È ora di riconoscere Gerusalemme come capitale dello Stato di Israele, è l’inizio di un nuovo approccio al conflitto israelo-palestinese. Israele ha il diritto a scegliere la propria capitale” ha asserito il presidente degli Stati Uniti d’America. Una dichiarazione che ha risuonato forte in tutto il mondo e che ha messo in agitazione le rappresentanze diplomatiche di molti paesi coinvolti direttamente nel conflitto israelo-palestinese.

Lo stesso Papa Francesco aveva chiesto di fare dietrofront a Donald Trump: “Gerusalemme è una città unica, sacra per gli ebrei, i cristiani e i musulmani ed ha una vocazione speciale alla pace. Rispettate lo status quo”.

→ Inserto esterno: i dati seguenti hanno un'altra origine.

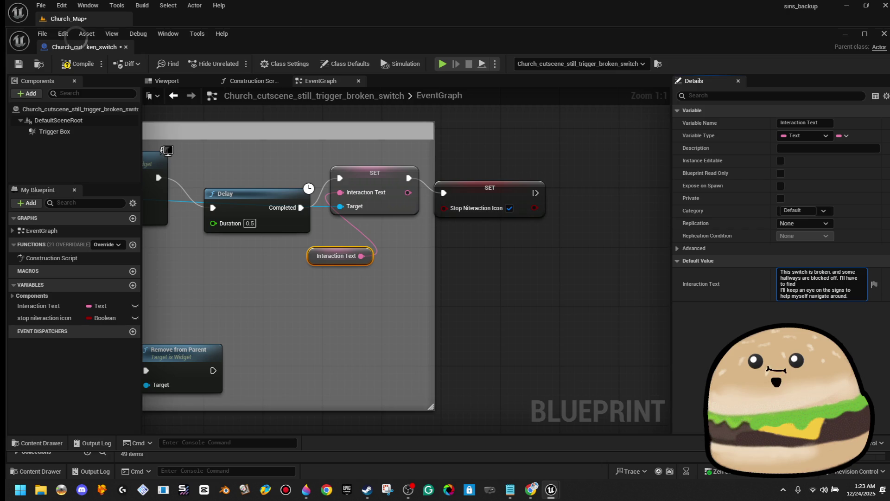
text(other way around.)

Ma questa decisione, annunciata ufficialmente ieri 6 dicembre, è in verità l’attuazione di una legge statunitense del 1995 che riconosceva, appunto, Gerusalemme come capitale dello stato israeliano. Tuttavia l’attuazione di questa legge fu sempre rimandata dei precedenti presidenti americani, proprio per evitare che il Medio Oriente sprofondasse nuovamente nel caos più totale.

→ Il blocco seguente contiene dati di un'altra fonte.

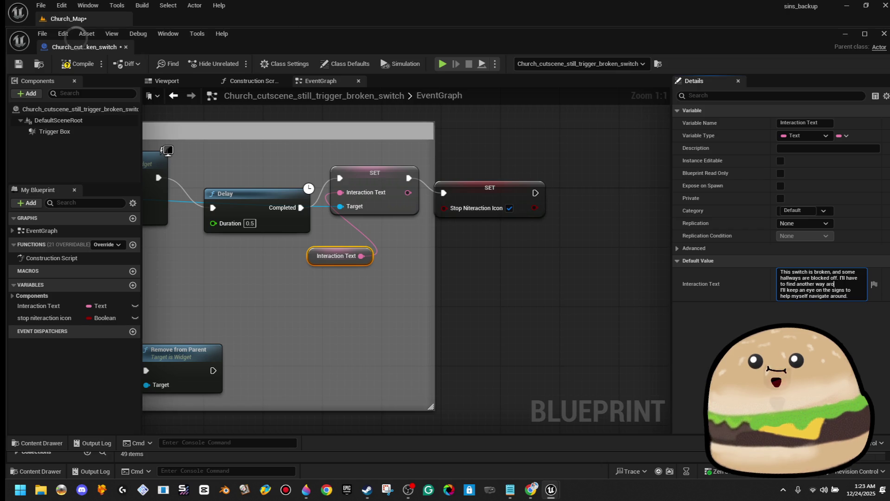
drag(832, 290, 798, 291)
click(854, 296)
click(831, 289)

Ma come è stata accolta questa notizia dal mondo arabo? 

Se l’Europa e il resto del mondo Occidentale non hanno accolto positivamente questa decisione, gli stati arabi, soprattutto quelli influenti e più legati all’Occidente, sia politicamente che economicamente, hanno palesemente manifestato la loro preoccupazione e hanno avvertito chiaramente il presidente Donald Trump, della pericolosità della sua decisione. 

Hamas, il movimento che governa la Striscia di Gaza, ha dichiarato: “Donald Trump ha aperto le porte dell’inferno”.

Forti critiche anche dal re di Giordania, Abdullah II, che ha fatto sapere che questa decisione potrebbe portare a “gravi ripercussioni sulla stabilità e la sicurezza della regione” e infiammare le tensioni tra cittadini di fede diversa”.

Recep Tayyip Erdogan, presidente della Turchia, ha dichiarato, invece, che la Città Santa è una “linea rossa” che potrebbe inclinare i rapporti fra lo Stato d’Israele e il resto del mondo. 

Più pessimista è stata l’Arabia Saudita che ha fatto notare come questa avventata decisione, potrebbe addirittura “bloccare gli sforzi per ridare slancio al processo di pace”. Della stessa opinione Nabil Abu Rudeina, portavoce del presidente dell’ANP, che ha asserito che la decisione del presidente americano potrebbe avere “pericolose conseguenze che la decisione potrebbe portare nel processo di pace, sicurezza e stabilità nella regione e nel resto del mondo”.

Insomma una decisione, che arriva alla fine di un anno già molto teso per i rapporti fra gli Stati Uniti d’America e la Korea del Nord, che sicuramente ha provocato forti perplessità in tutto il mondo ma che potrebbe portare anche a forti attriti fra Occidente e Medio Oriente se la diplomazia americana non decidesse all’ultimo di fare un passo indietro.